The Dutch settlements, with the Swedish, also succumbed to Britain; Nieuw Amsterdam became British in 1674 and its name was changed to New York, as the reader may learn very cheerfully in Washington Irving's Knickerbocker's History of New York. The state of affairs in North America in 1750 is indicated very clearly by a map we have adapted from one in Robinson's Medieval and Modern Times. The British power was established along the east coast from Savannah to the St. Lawrence River, and Newfoundland and considerable northern areas, the Hudson Bay Company territories, had been acquired by treaty from the French. The British occupied Barbados (almost our oldest possession) in 1605, and acquired Jamaica, the Bahamas, and British Honduras from the Spaniards. But France was pursuing a very dangerous and alarming game, a game even more dangerous and alarming on the map than in reality. She had made real settlements in Quebec and Montreal to the north and at New Orleans in the south, and her explorers and agents had pushed south and north, making treaties with the American Indians of the great plains and setting up claims without setting up towns right across the continent behind the British. But the realities of the case are not adequately represented in this way. The British colonies were being very solidly settled by a good class of people; they already numbered a population of over a million; the French at that time hardly counted a tenth of that.
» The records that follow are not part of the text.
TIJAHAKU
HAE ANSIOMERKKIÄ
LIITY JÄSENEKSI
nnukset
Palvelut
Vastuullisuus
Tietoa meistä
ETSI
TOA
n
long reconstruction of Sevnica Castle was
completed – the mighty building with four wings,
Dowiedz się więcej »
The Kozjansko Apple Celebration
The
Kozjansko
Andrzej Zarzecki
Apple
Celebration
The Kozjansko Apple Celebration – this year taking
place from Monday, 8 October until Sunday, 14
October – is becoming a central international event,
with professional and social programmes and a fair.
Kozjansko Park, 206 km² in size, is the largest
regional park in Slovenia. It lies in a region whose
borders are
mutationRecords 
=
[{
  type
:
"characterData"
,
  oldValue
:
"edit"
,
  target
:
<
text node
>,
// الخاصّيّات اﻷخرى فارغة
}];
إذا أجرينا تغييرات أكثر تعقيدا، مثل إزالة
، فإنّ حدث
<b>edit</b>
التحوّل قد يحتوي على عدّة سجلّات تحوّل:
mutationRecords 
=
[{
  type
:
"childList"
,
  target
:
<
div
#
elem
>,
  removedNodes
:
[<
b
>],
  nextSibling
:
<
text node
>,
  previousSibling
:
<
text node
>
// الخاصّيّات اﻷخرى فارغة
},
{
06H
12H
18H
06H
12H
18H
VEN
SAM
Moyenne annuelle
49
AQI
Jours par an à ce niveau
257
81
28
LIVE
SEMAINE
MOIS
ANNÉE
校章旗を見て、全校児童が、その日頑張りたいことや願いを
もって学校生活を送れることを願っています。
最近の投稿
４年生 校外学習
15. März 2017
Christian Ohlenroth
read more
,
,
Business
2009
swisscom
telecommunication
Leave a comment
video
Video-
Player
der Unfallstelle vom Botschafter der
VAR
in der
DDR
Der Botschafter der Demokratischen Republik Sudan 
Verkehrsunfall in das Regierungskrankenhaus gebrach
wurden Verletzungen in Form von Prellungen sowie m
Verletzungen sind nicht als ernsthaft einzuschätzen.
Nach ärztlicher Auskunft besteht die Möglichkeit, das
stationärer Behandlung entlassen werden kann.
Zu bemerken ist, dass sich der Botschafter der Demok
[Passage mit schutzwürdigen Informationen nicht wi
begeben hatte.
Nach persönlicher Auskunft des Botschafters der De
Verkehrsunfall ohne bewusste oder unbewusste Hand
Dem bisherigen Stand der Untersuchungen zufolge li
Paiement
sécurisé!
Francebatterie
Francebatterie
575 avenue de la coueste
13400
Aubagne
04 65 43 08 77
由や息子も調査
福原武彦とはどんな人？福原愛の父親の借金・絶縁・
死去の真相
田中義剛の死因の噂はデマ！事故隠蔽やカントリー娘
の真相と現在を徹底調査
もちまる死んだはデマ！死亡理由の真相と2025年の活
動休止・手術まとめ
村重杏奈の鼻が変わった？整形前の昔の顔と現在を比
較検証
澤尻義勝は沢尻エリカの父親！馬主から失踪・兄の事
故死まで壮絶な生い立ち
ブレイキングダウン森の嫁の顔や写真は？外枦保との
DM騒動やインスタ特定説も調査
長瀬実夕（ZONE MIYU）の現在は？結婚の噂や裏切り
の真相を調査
They had a number of brilliant travellers and missionaries at work, but no substance of population behind them.

Many old maps of America in this period are still to be found, maps designed to scare and "rouse" the British to a sense of the "designs of France" in America. War broke out in 1754, and in 1759 the British and Colonial forces under General Wolfe took Quebec and completed the conquest of Canada in the next year. In 1763 Canada was finally ceded to Britain. (But the western part of the rather indefinite region of Louisiana in the south, named after Louis XIV, remained outside the British sphere. It was taken over by Spain; and in 1800 it was recovered by France. Finally, in 1803, it was bought from France by the United States government.) In this Canadian war the American colonists gained a considerable experience of the military art, and a knowledge of British military organization that was to be of great use to them a little later.